What is being asked: Please copy out every line in the records below that includes the word "full".

(Provided records Opens)

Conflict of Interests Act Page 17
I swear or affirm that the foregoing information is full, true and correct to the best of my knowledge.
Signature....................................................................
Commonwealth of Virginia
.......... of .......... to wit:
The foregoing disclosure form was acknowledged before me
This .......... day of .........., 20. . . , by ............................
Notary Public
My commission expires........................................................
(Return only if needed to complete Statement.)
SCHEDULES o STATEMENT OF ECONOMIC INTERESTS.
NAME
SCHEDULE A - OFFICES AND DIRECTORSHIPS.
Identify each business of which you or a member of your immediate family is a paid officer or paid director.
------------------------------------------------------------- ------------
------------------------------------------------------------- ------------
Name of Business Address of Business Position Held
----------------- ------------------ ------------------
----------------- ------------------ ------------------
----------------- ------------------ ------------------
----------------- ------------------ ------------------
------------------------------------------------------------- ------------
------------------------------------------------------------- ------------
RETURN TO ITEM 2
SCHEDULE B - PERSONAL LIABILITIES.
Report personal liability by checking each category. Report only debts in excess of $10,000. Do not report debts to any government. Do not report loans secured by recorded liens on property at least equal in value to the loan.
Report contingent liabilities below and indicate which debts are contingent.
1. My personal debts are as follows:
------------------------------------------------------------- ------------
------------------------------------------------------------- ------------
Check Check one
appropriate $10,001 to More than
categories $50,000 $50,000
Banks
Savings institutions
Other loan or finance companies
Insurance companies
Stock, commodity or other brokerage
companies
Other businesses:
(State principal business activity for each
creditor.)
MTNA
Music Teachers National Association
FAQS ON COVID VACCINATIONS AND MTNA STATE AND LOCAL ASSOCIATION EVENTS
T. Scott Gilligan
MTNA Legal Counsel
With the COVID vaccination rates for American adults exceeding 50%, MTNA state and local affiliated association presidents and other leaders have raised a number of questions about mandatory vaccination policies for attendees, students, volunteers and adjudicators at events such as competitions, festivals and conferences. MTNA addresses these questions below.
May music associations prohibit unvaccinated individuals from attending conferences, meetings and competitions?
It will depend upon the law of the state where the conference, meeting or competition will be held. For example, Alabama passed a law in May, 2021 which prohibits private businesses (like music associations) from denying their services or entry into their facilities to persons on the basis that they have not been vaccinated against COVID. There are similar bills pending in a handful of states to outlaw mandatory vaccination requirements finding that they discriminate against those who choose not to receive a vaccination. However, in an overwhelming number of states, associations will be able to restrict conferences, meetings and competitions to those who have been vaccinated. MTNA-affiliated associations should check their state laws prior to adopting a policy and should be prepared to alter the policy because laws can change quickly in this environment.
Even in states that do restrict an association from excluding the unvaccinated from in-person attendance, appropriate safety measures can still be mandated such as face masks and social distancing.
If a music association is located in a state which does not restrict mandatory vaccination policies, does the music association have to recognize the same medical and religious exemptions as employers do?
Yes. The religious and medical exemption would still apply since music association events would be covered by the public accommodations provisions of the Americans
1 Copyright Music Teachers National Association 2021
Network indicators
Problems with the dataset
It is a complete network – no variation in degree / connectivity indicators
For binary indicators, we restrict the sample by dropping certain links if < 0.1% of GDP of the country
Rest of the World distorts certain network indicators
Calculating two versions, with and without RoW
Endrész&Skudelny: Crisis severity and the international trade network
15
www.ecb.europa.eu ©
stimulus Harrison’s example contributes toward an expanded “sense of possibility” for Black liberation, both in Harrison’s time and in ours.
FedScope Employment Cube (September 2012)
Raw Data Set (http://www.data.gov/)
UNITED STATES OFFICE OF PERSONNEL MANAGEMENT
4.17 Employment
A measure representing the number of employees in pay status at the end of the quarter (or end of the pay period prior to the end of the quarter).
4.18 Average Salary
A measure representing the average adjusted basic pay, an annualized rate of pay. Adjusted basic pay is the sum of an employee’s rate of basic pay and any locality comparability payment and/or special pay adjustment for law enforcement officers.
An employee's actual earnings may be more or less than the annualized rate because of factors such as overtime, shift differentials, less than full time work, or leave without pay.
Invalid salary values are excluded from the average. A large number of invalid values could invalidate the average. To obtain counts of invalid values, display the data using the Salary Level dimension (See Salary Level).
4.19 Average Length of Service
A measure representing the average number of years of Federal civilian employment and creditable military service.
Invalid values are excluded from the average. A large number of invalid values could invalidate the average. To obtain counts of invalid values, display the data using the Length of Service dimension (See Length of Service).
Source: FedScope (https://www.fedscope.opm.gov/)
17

(Provided records Closes)

Response area:
I swear or affirm that the foregoing information is full, true and correct to the best of my knowledge.
An employee's actual earnings may be more or less than the annualized rate because of factors such as overtime, shift differentials, less than full time work, or leave without pay.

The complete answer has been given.